NPS i.e. National Pension System is a popular option for saving in the country today. The scheme, launched on May 1, 2009, has also been launched for employees working in the private sector, i.e. the unorganized sector. Taking advantage of this, a total of two crore subscribers have joined the scheme. In fact, this is a pension saving scheme, which offers financial security in the future. The question is how to plan for a pension through NPS. So, let’s look at the rules attached to this, which the government has changed.
NPS rules changed: National Pension System means old NPS subscribers who have dropped out of the scheme before the stipulated time can rejoin the scheme. This has been exempted from PFRDA. Under the current rule, subscribers can opt out of the scheme 60 years ago if they wish. 80 per cent of the deposit in NPS is converted into a regular pension, while 20 per cent can be withdrawn. Now those who have withdrawn 20 per cent will have to deposit this amount if they want to reconnect with NPS. In addition to the regular pension, the withdrawal pension process has been abolished. After which they can open a new NPS account.
PFRDA offers subscribers a number of options: The National Pension System offers its subscribers a chance to retire at a lower cost. Benefits of NPS include portability, flexibility, many easy means to distribute contributions, pension fund options, priority in scrim, special tax benefits, etc.

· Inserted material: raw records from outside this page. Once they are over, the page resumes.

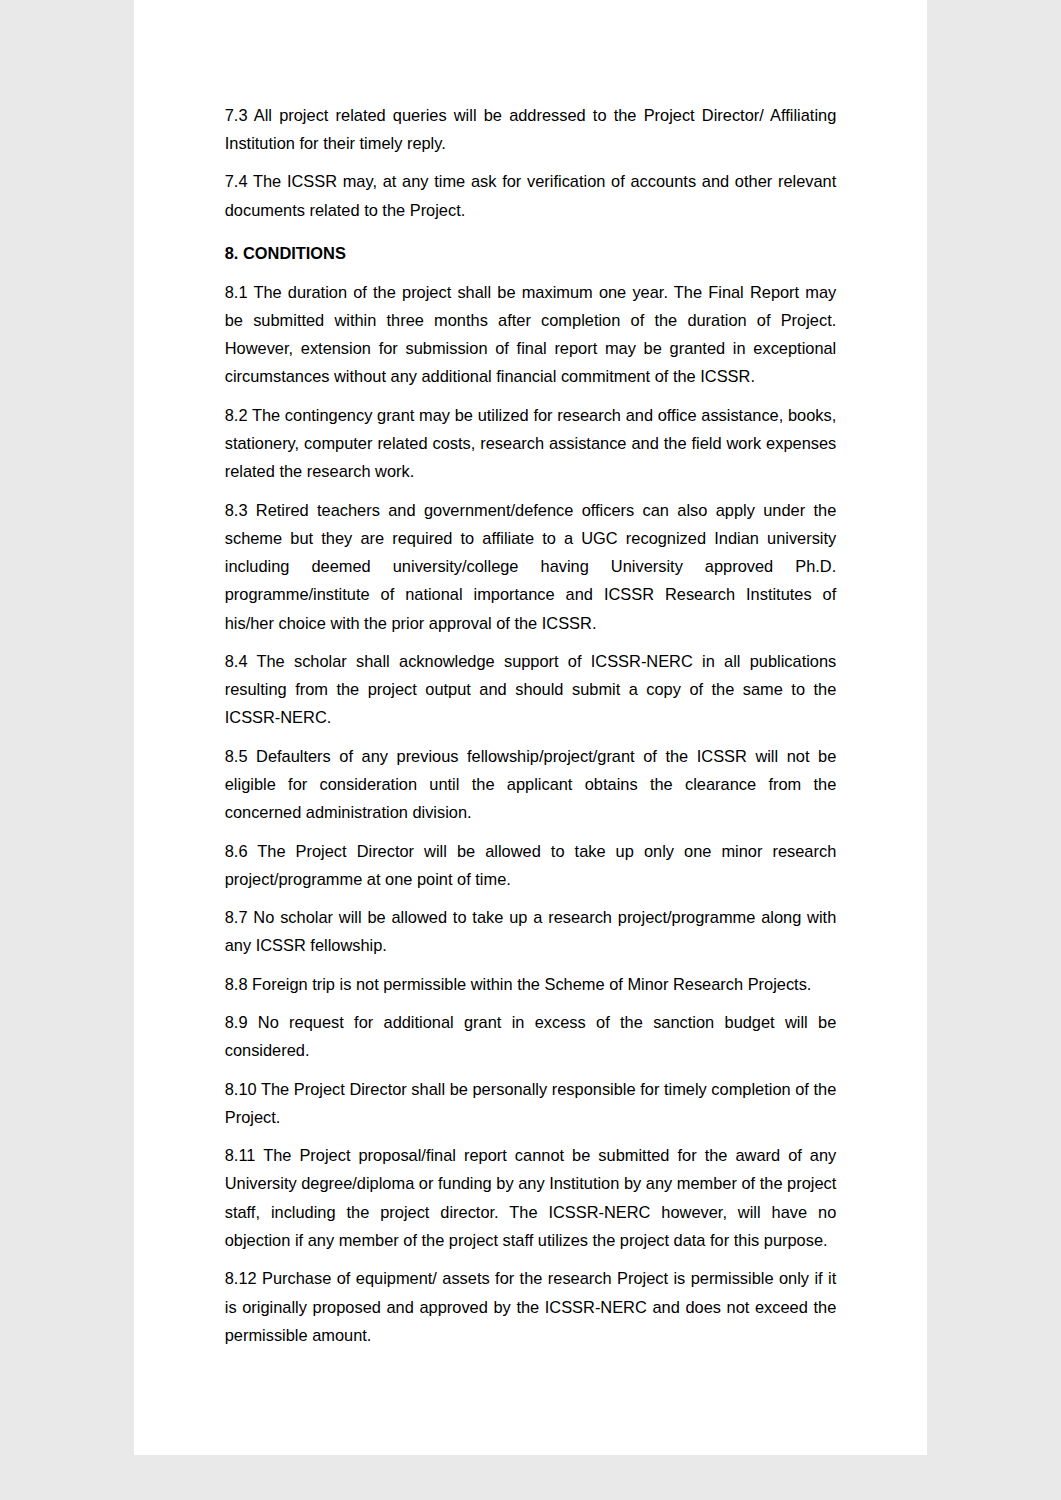7.3 All project related queries will be addressed to the Project Director/ Affiliating Institution for their timely reply.
7.4 The ICSSR may, at any time ask for verification of accounts and other relevant documents related to the Project.
8. CONDITIONS
8.1 The duration of the project shall be maximum one year. The Final Report may be submitted within three months after completion of the duration of Project. However, extension for submission of final report may be granted in exceptional circumstances without any additional financial commitment of the ICSSR.
8.2 The contingency grant may be utilized for research and office assistance, books, stationery, computer related costs, research assistance and the field work expenses related the research work.
8.3 Retired teachers and government/defence officers can also apply under the scheme but they are required to affiliate to a UGC recognized Indian university including deemed university/college having University approved Ph.D. programme/institute of national importance and ICSSR Research Institutes of his/her choice with the prior approval of the ICSSR.
8.4 The scholar shall acknowledge support of ICSSR-NERC in all publications resulting from the project output and should submit a copy of the same to the ICSSR-NERC.
8.5 Defaulters of any previous fellowship/project/grant of the ICSSR will not be eligible for consideration until the applicant obtains the clearance from the concerned administration division.
8.6 The Project Director will be allowed to take up only one minor research project/programme at one point of time.
8.7 No scholar will be allowed to take up a research project/programme along with any ICSSR fellowship.
8.8 Foreign trip is not permissible within the Scheme of Minor Research Projects.
8.9 No request for additional grant in excess of the sanction budget will be considered.
8.10 The Project Director shall be personally responsible for timely completion of the Project.
8.11 The Project proposal/final report cannot be submitted for the award of any University degree/diploma or funding by any Institution by any member of the project staff, including the project director. The ICSSR-NERC however, will have no objection if any member of the project staff utilizes the project data for this purpose.
8.12 Purchase of equipment/ assets for the research Project is permissible only if it is originally proposed and approved by the ICSSR-NERC and does not exceed the permissible amount.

What is PRAN, what will happen now: Subscribers under NPS are being given PRAN, which is unique. Subscribers can have only one PRAN at a time. So, they can close the existing NPS account and open a new one. Under NPS, subscribers can opt for Premature Exit (withdrawal 60 years ago) or at the time of attaining Final Exit or Superannuation at the age of 60 or any time thereafter as per regulation.
In case of premature exit, up to 20% of the pension corpus deposited in PRAN can be withdrawn. The remaining 80% can be used to purchase an annuity plan from an annuity service provider (ASP) proposed by PFRDA. While now the regulator has said that nowadays PFRDA is getting many requests from the subscribers in which they have withdrawn some amount, but the annuity has not been withdrawn yet. Now these subscribers want to continue their NPS account.
What to do for this: Open a new NPS with the new PRAN, if it is appropriate to connect to the NPS. To continue the same PRAN in NPS, re-deposit the previously withdrawn amount (20%) in NPS account (PRAN). A second deposit option can be selected once to continue the current PRAN. The amount has to be deposited in one installment only.
How to join NPS: A salaried person between the ages of 18 to 60 can join NPS. There are two types of accounts in NPS – Tier- I and Tier- II are involved. TIER – I is a retirement account that every government employee needs to open. While a Tier-II account is voluntary, any salaried person can invest in their own way and withdraw money at any time.
If you join this scheme at the age of 25, then till the age of 60 i.e. 35 years, you will have to deposit Rs. 5,000 per month in this scheme. The total investment from you will be Rs 21 lakh. Assuming an estimated return of 8% on the total investment in NPS, the total corpus is Rs 1.15 crore. If you buy an annuity of 80 per cent of this amount, this amount will be Rs 93 lakh. While 20 per cent of the amount will be around Rs 23 lakh. If the annuity rate is eight per cent, then at the age of 60, you will get a pension of around Rs 60,000 per month. Apart from this, a separate fund of Rs 23 lakh will also be provided.